Es atractivo. Pero demasiado blandito… Entró sonriendo en la sala de juntas. Aunque tiene algo… distinto, tan diferente de… Media docena de hombres trajeados se pusieron de pie. ¿Pero qué va a hacer un corderito así en mi mundo de lobos?

—Elena, ¿nos estás escuchando? —la voz del director financiero la devolvió a la realidad. Llevaban cinco minutos discutiendo en ruso, alemán y de nuevo ruso.

—Por supuesto —dijo, enderezándose y mirando los documentos financieros, como si la pregunta le hubiera hecho perder el hilo de su análisis.

Pero el análisis al que volvía una y otra vez su mente era al de la noche anterior.

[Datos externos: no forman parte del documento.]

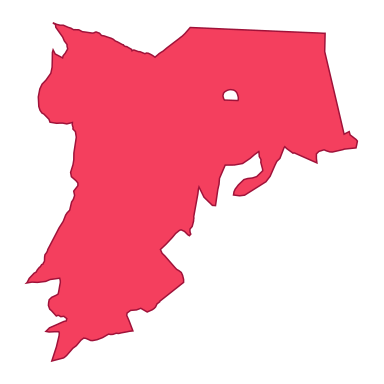 Isangi, Orientale, Democratic Republic of the Congo (Mercator projection)
{"feature_id": "63176286B30130216174864", "entity_name": "Isangi", "entity_type": "district", "adm_level": 2, "iso_a3": "COD", "parent_name": "Democratic Republic of the Congo", "parent_adm1": "Orientale", "projection": "mercator", "projection_center": [24.08, 0.36], "detail": "fine", "context": "isolated", "style": "filled", "palette": "rose", "viewbox_px": 384, "rotation_deg": 0, "n_neighbors": 0, "source": "geoboundaries", "source_scale": "gbopen_adm2", "svg_char_len": 4446}
<svg xmlns="http://www.w3.org/2000/svg" viewBox="0 0 384 384"><path d="M190.2,27.5L185.0,33.5L182.3,36.1L180.4,37.5L178.7,38.9L173.3,43.0L166.9,47.9L163.1,51.1L160.6,52.6L158.9,53.8L158.4,54.3L155.0,57.2L153.2,55.9L151.8,55.0L150.1,54.1L148.2,53.2L147.9,53.2L146.5,53.0L145.2,53.6L144.9,53.7L141.0,52.1L140.0,51.7L138.3,51.6L134.5,50.2L133.8,50.0L133.0,50.3L132.0,50.8L131.8,50.1L131.6,49.4L127.9,47.3L126.8,46.6L125.0,46.4L123.6,45.4L123.6,45.2L123.4,44.8L122.4,44.6L119.5,43.0L117.3,41.8L115.3,41.0L113.3,39.3L111.3,38.3L107.3,37.0L104.1,35.9L101.5,35.5L99.5,33.2L97.8,32.6L96.3,32.0L95.6,32.1L95.3,32.1L95.0,32.3L93.8,32.9L92.4,33.1L84.9,32.0L82.4,31.7L78.8,29.8L75.4,29.7L73.5,29.7L72.8,29.3L71.0,28.2L68.1,27.3L63.3,25.2L62.0,25.2L60.1,25.2L56.8,24.4L53.5,23.0L53.4,23.3L55.5,24.5L55.6,25.7L55.7,26.5L55.8,27.3L62.7,37.1L64.3,40.9L67.1,44.6L67.1,44.8L67.0,46.0L67.7,48.9L65.2,53.3L64.5,54.1L63.1,55.8L63.0,56.4L62.9,56.6L62.6,57.9L56.4,54.6L55.2,54.0L53.1,49.9L52.4,52.4L52.3,59.2L52.1,67.2L51.2,71.6L50.8,73.3L46.0,80.1L42.1,84.1L39.8,89.0L39.2,92.2L38.3,96.9L38.8,106.5L40.0,110.2L40.8,111.4L41.9,113.0L43.8,114.0L44.8,115.0L49.0,119.3L50.0,122.2L53.6,122.8L56.7,123.3L59.9,123.1L62.6,123.1L66.8,123.9L72.4,122.5L72.3,124.1L72.2,124.4L72.4,125.2L72.6,126.0L73.1,127.7L73.0,128.1L73.0,128.3L72.9,129.0L75.4,131.6L76.3,137.2L73.9,153.0L73.8,159.7L73.0,164.7L70.6,172.4L71.4,176.7L72.9,178.0L75.9,180.6L77.9,183.0L77.9,185.7L73.7,191.1L74.6,195.4L74.3,196.5L73.3,199.4L71.6,202.0L69.7,210.2L69.2,210.7L68.7,211.2L67.0,213.0L66.5,213.8L66.4,214.0L65.7,215.0L63.2,221.4L59.0,228.0L56.9,232.1L48.7,247.8L47.8,249.5L47.5,250.8L46.6,252.6L45.0,254.7L44.6,257.0L44.5,260.6L44.4,261.4L43.5,262.7L43.1,263.9L42.6,264.2L41.7,264.6L40.9,265.8L40.8,266.0L40.1,267.0L39.5,267.2L37.3,269.9L36.2,272.0L34.9,272.8L34.2,273.1L29.2,278.4L27.2,282.4L26.9,282.7L26.6,283.0L32.0,282.1L37.4,282.4L45.7,281.4L50.2,279.5L59.7,278.2L60.3,280.7L60.3,282.7L59.7,285.8L59.0,289.9L58.2,293.9L56.5,295.1L51.7,297.3L49.2,299.7L48.6,302.8L48.4,305.4L48.5,305.7L49.7,309.1L51.5,310.7L56.3,316.0L57.2,315.6L57.5,315.5L57.8,315.4L58.8,315.4L60.8,316.7L63.8,316.3L66.8,318.6L66.3,320.9L64.0,321.4L49.5,327.8L45.9,331.4L49.0,332.0L54.7,331.7L58.8,331.7L59.3,333.0L59.1,335.6L56.4,346.9L51.8,361.0L63.6,357.9L64.7,357.1L66.6,355.5L72.8,348.3L76.3,345.7L81.0,340.1L83.7,338.1L84.5,338.2L85.9,338.4L88.7,339.6L90.7,340.5L92.6,340.6L97.1,339.7L102.6,337.6L108.6,334.1L110.6,334.5L110.9,334.5L112.3,334.4L112.5,334.4L112.8,334.4L116.3,333.2L117.6,333.4L118.6,333.5L121.1,332.9L127.0,331.8L129.4,331.3L132.9,330.9L129.0,320.6L126.7,315.3L127.1,313.0L130.6,310.4L136.5,309.9L140.8,308.3L147.2,312.0L152.4,309.7L153.9,308.6L154.3,308.3L155.6,306.9L156.5,304.9L156.8,304.4L157.0,303.9L157.3,303.6L157.5,303.5L158.3,302.9L159.7,301.8L159.9,301.1L161.1,300.2L180.9,284.5L183.6,282.4L183.6,279.4L182.6,275.4L181.3,272.5L179.0,270.7L176.7,269.4L174.9,267.5L174.1,266.6L164.8,255.9L162.1,253.3L160.4,249.5L166.0,244.2L172.1,237.7L173.2,236.4L175.6,233.5L179.4,230.4L181.1,229.8L184.5,231.4L187.9,234.8L189.4,235.7L190.8,234.1L190.1,232.4L189.9,230.3L189.9,230.2L189.9,229.9L190.1,228.9L191.9,226.8L192.2,226.4L193.6,221.0L193.6,219.7L193.9,218.1L193.7,216.8L197.9,193.7L198.4,189.1L199.0,187.0L204.0,197.2L212.4,205.4L215.5,205.6L217.8,189.6L218.7,185.6L219.0,184.4L219.5,178.3L225.2,165.1L234.3,165.0L242.6,163.5L250.1,158.4L254.5,154.6L258.8,151.5L258.9,151.8L259.3,156.6L259.9,157.6L260.1,158.0L261.0,159.6L260.9,161.1L260.9,161.5L260.8,162.4L262.6,169.1L262.7,170.8L256.7,176.6L252.3,178.0L247.7,178.5L243.9,179.6L238.4,184.9L235.2,189.1L234.0,191.8L233.5,195.0L239.6,195.8L244.4,195.2L244.6,195.2L266.0,181.7L266.8,180.6L270.1,176.3L275.0,165.1L276.8,161.4L279.9,158.4L284.0,147.8L284.8,146.7L286.6,148.5L293.0,153.2L293.6,153.0L293.7,152.9L294.1,152.8L316.9,162.9L316.4,158.4L316.4,153.9L318.9,151.4L324.1,149.8L326.3,150.8L329.9,151.9L332.5,152.0L343.0,149.6L344.4,149.1L356.0,147.9L356.7,144.8L357.4,141.1L356.1,139.5L350.1,134.9L349.2,131.6L344.1,134.2L338.9,112.0L338.0,108.1L333.0,86.9L324.7,51.6L325.1,33.5L325.1,33.3L323.6,33.3L318.3,33.0L273.1,31.1L238.4,29.6L228.6,29.2L215.6,28.6L190.2,27.5ZM224.3,99.9L223.6,98.5L222.9,95.9L223.5,93.3L224.6,91.9L226.9,90.5L228.9,89.8L230.7,89.6L233.5,90.0L234.9,90.7L236.2,91.9L237.0,93.1L237.7,95.0L238.3,97.3L238.3,99.4L238.0,100.5L236.8,100.5L226.0,100.1L224.5,100.1L224.3,99.9Z" fill="#f43f5e" stroke="#9f1239" stroke-width="1.5"/></svg>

A las caricias de Carlos recorriendo su cuerpo con pasión y delicadeza. A esas conversaciones sobre arte y música que, sorprendentemente, le habían resultado cautivadoras.

Sacudió la cabeza enérgicamente, método infalible para hacer salir despedidos los pensamientos indeseados.

De nuevo se descubrió componiendo mentalmente una respuesta a su mensaje. Quizás una cena, algo casual. Nada serio. Solo para satisfacer esta extraña curiosidad que no lograba sacudirse.

Su teléfono vibró sobre la mesa. El corazón le dio un vuelco, traicionándola, pero la sonrisa murió en sus labios al reconocer el número en la pantalla.

La pluma dibujó un borrón sobre el papel. Elena respiró hondo. Alexéi Zukov nunca llamaba durante el horario laboral.

Segundos después, un mensaje apareció en la pantalla, y el mundo ordenado de Elena comenzó a desmoronarse

«El español que te calentó la cama anoche, ¿sabes realmente quién es? Tenemos que hablar.»